(Source document)
Ryzen system, occasional lockups still in 2018?

asheshambasta · 03-31-2020, 10:12 AM

True for both. I'm beginning to regret falling for the Threadripper brandname. I'm now stuck with a very expensive desktop system that needs to be hacked to run normally, not to forget that there are other people reporting that disabling C6 in the BIOS may or may not fix the issue completely. There are other microcode related bugs floating around and AMD is not even close to fixing them, or even admit to these issues so they can be addressed (for example the rdrand bug that was patched last year or so: https://arstechnica.com/gadgets/2019...ed-my-weekend/)

It turns out that my processor was also affected by this at the time of buying, but a BIOS update patched the problem. So now I'm no longer experiencing issues because of this bug but because of something else. Who knows how many more of these issues I will need to fix before this system becomes reliable, if at all?

There is a really expensive lesson to be learnt here for me: stay away from the new hardware and put in months of research before investments in hardware this big.

I since also replied to the AMD support email making it clear to them that their advice cannot really be termed a fix, let alone not even an acceptable response to a customer spending a good chunk of money on their product. I'll keep posting here how this progresses.

At this time, I'd happily trade the horsepower of my Threadripper system for stability.

bassmadrigal · 03-31-2020, 10:37 AM

Quote:

Originally Posted by asheshambasta

So AMD was decently prompt in responding to my support request but far from helpful. Their fix to this issue is to disable C6 in your BIOS. This is 2020, and a high end processor that costs close to $1000 (at the time of buying), and the vendor advises to disable power management to make a system as expensive behave acceptably.
Needless to say, at this point I'm desperate enough to try anything to make the desktop work decently, so I'll take their advice. But I'm keeping away from AMD for the time being for all new hardware investment for the foreseeable future.

I would highly recommend trying the rcu-nocbs kernel option on your CPU. It has completely solved my lockups for over 2 years. I used to get them every few days or maybe 1-2 weeks max, and since adding it, I've had my computer running for over 90 days before a power outage forced me to shut it down.

(Data)

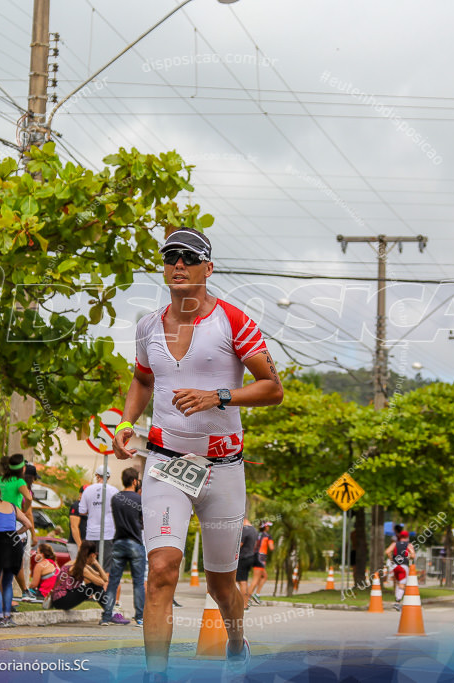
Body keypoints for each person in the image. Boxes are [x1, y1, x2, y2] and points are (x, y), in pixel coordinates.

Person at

(Task statement)
Can you reproduce, word for word, the passage in the Ryzen lockup thread above starting at "I would highly" and ending at "shut it down."?

(Answer box)
I would highly recommend trying the rcu-nocbs kernel option on your CPU. It has completely solved my lockups for over 2 years. I used to get them every few days or maybe 1-2 weeks max, and since adding it, I've had my computer running for over 90 days before a power outage forced me to shut it down.